Evolution in electronics – memristors – the missing link
Almost everybody knows a thing or two about basic electronic components. We all know that a resistor is used limit the electric current when it passes through it (it also causes a voltage drop depending on the value of the resistor), a capacitor is used to store power or as a filter in power sources, we use the inductance and impedance of a coil to create audio filters (with an additional capacitor), speakers, low, medium and high power transformers and, of course, the transistor that is used to amplify electric signal. We all know that. These are the basic elements found inside every microchip.
Now, a new component is making it’s way into our lives. The memristor. It’s short for “memory resistor”.
"A memristor is essentially a resistor with memory," explains Stan Williams of HPLabs in Palo Alto, California. "The actual resistance of the memristor changes depending on the amount of voltage and the time for which that voltage has been applied to the device."
This is not a new concept, but, due to the technological impediments of the ’70, it couldn’t be built. It was first suggested it 1971 by Leon Chua, the electrical engineer at the University of California, Berkeley, who first postulated the existence of memristors in a 1971 paper2.
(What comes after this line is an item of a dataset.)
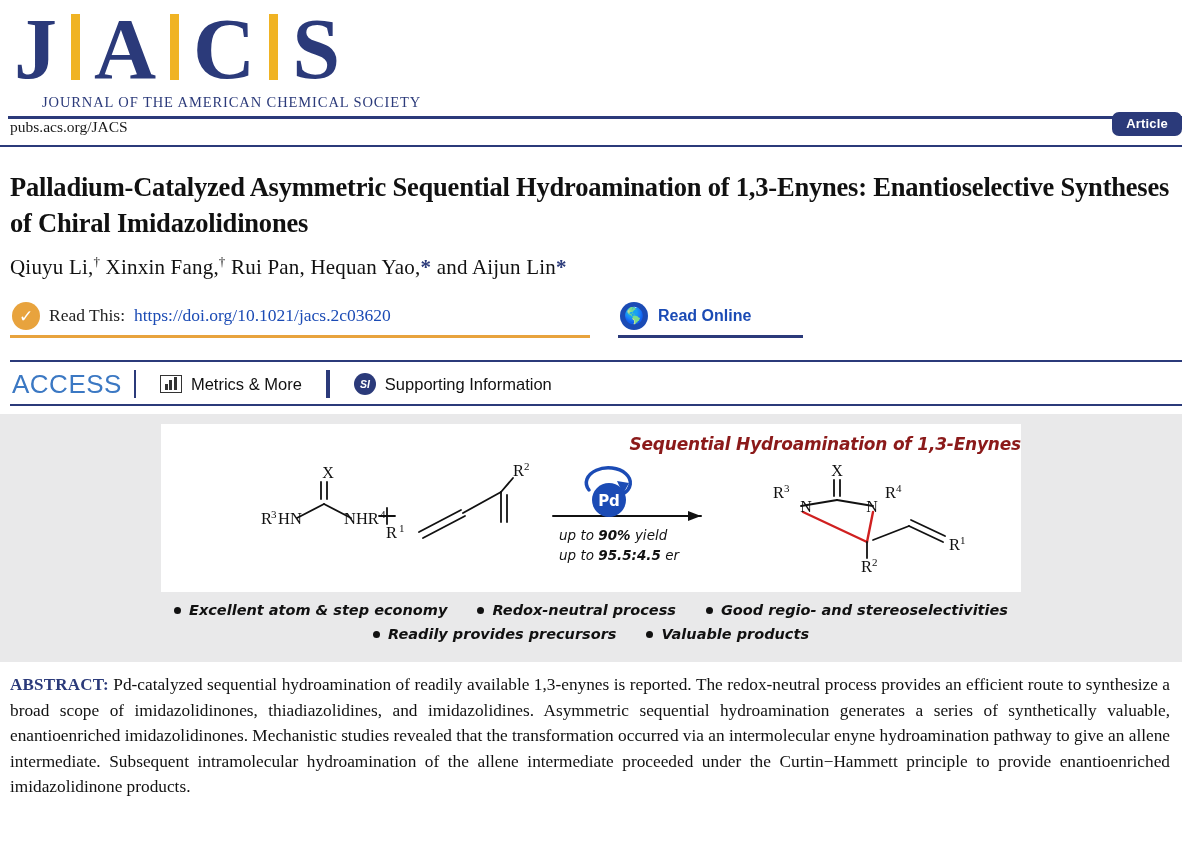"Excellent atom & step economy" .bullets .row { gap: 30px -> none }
After 37 years, Stan Williams and his colleagues finally built it. The problems encountered by Leon Chua was the size of the component.

Size matters in this case. Williams and his colleagues placed a nanoscopic film of a semiconductor (titanium dioxide) between two slivers of metal (platinum). Those are standard materials; the trick is to make the component just 5 nanometres wide — about 10,000 times thinner than a human hair. Any larger and it would behave like a regular resistor.
The applicability of this new component is, of course, in the computer technology. Imagine having a computer that can remember it’s exact state upon shutdown. It wouldn’t need to boot up. They can also be fashioned into non-volatile solid-state memory, which would allow greater data density than hard drives with access times potentially similar to DRAM, replacing both components.